A recent expert panel report of the European Center for Disease Prevention and Control (Stockholm, Sweden, September 2006) was issued in response to increasing numbers of NoVOs on European cruise ships. It concluded that “there is a need for a generic set of guidelines on basic hygienic principles to prevent and control NoV infections on cruise ships” [34]. Although historical data suggest that current VSP guidelines decrease the number of non-NoV infection outbreaks, more recent data suggest that environmental contamination is particularly relevant to NoV transmission. Thus, we believe that enhanced standards for ongoing monitoring and continual improvements in restroom cleaning could rationally be included in such guidelines.

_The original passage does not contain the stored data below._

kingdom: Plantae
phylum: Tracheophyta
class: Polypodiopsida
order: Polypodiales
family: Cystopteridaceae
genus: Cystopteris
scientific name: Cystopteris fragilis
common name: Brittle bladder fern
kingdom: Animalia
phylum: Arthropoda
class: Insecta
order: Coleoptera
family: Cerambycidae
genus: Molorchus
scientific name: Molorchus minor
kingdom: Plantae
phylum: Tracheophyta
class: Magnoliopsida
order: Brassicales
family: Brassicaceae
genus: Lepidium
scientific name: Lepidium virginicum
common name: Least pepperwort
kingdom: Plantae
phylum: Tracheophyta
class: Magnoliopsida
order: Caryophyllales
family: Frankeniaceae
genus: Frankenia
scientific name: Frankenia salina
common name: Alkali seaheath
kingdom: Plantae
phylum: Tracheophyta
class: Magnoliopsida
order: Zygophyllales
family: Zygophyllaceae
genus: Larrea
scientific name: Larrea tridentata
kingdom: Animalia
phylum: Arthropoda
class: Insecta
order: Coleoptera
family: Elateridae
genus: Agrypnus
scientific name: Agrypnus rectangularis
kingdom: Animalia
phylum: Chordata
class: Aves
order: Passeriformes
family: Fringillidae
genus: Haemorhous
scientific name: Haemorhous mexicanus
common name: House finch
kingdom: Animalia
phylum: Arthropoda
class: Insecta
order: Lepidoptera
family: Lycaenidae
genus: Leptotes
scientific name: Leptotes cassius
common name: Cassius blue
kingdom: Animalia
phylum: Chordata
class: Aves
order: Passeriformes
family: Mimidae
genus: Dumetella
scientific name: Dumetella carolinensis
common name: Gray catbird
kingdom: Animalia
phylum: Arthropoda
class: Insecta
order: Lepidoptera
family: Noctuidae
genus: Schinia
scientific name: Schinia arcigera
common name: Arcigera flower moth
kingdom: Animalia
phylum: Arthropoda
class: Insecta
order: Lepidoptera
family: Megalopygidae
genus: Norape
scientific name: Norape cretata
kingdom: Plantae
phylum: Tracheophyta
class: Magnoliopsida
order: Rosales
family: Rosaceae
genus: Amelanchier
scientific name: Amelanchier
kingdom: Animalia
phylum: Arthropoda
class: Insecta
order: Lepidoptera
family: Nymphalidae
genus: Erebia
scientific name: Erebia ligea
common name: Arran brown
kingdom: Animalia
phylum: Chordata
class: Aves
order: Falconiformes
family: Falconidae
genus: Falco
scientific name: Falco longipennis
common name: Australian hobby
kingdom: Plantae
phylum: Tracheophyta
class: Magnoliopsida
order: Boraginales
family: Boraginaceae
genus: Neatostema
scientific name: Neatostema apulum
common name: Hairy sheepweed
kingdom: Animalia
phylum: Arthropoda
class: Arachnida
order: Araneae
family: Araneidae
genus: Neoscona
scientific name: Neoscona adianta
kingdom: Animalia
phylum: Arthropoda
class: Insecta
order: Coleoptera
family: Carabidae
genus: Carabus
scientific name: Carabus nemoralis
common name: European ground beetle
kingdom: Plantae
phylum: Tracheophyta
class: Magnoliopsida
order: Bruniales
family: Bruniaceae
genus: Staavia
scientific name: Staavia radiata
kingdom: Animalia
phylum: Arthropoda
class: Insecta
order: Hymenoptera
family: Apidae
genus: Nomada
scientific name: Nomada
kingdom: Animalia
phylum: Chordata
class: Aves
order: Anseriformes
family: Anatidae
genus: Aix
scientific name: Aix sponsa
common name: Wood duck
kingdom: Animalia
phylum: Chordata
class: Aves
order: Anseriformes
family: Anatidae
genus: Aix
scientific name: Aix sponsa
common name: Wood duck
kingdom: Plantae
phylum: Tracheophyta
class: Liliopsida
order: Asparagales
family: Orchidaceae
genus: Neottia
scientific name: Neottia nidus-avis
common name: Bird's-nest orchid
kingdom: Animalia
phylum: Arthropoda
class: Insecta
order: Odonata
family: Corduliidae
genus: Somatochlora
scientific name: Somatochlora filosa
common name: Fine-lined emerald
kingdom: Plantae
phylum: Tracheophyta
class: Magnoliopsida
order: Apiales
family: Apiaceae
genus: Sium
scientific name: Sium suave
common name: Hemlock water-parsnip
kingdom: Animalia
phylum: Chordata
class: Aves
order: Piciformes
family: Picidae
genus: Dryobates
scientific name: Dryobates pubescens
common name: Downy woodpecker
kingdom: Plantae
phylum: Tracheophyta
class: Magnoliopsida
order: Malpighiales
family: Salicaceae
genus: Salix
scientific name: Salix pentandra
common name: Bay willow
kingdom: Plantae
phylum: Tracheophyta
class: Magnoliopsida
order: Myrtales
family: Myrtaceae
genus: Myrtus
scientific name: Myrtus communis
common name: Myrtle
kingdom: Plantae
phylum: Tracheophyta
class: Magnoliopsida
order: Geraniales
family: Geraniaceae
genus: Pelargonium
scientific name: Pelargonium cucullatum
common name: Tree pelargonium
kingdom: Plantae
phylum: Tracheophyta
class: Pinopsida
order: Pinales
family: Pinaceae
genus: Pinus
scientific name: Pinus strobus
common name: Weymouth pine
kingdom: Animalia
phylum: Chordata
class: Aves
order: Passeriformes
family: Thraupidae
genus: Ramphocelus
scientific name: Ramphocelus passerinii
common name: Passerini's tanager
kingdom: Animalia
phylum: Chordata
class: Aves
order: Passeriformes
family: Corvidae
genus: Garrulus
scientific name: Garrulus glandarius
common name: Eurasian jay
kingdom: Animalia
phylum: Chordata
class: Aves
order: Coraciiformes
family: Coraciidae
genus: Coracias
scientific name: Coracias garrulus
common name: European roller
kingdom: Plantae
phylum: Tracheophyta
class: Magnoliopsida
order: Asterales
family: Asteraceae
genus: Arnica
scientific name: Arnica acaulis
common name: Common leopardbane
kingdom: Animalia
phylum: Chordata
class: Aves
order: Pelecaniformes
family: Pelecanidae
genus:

In conclusion, only 37% of toilet surfaces at risk for pathogen contamination on 56 cruise ships were cleaned on a daily basis when objectively evaluated using a validated method. Substantial opportunities to improve the TDC were apparent on most of the surveyed vessels. Although the TDC was <30% on more than half of the ships, near-perfect cleaning was documented on several vessels, providing evidence that a high level of environmental hygiene is achievable. We believe that additional studies on the role of contaminated surfaces in cruise ship NoV transmission are warranted to determine whether improved environmental hygiene will decrease the incidence, duration, or severity of outbreaks. A number of studies have shown that programmatic improvement in disinfection cleaning in hospitals is achievable, raising the possibility that improving hygienic cleaning may be feasible and beneficial to passengers and crew members who are traveling on cruise ships [12, 22, 35, 36].
We gratefully acknowledge the healthcare professionals who gave generously of their time to collect the data upon which this report is based.
Potential conflicts of interest. P.C.C. has applied for US patents related to the targeting solution and the method of use. L.A.B.-M. and J.K.G.: no conflicts.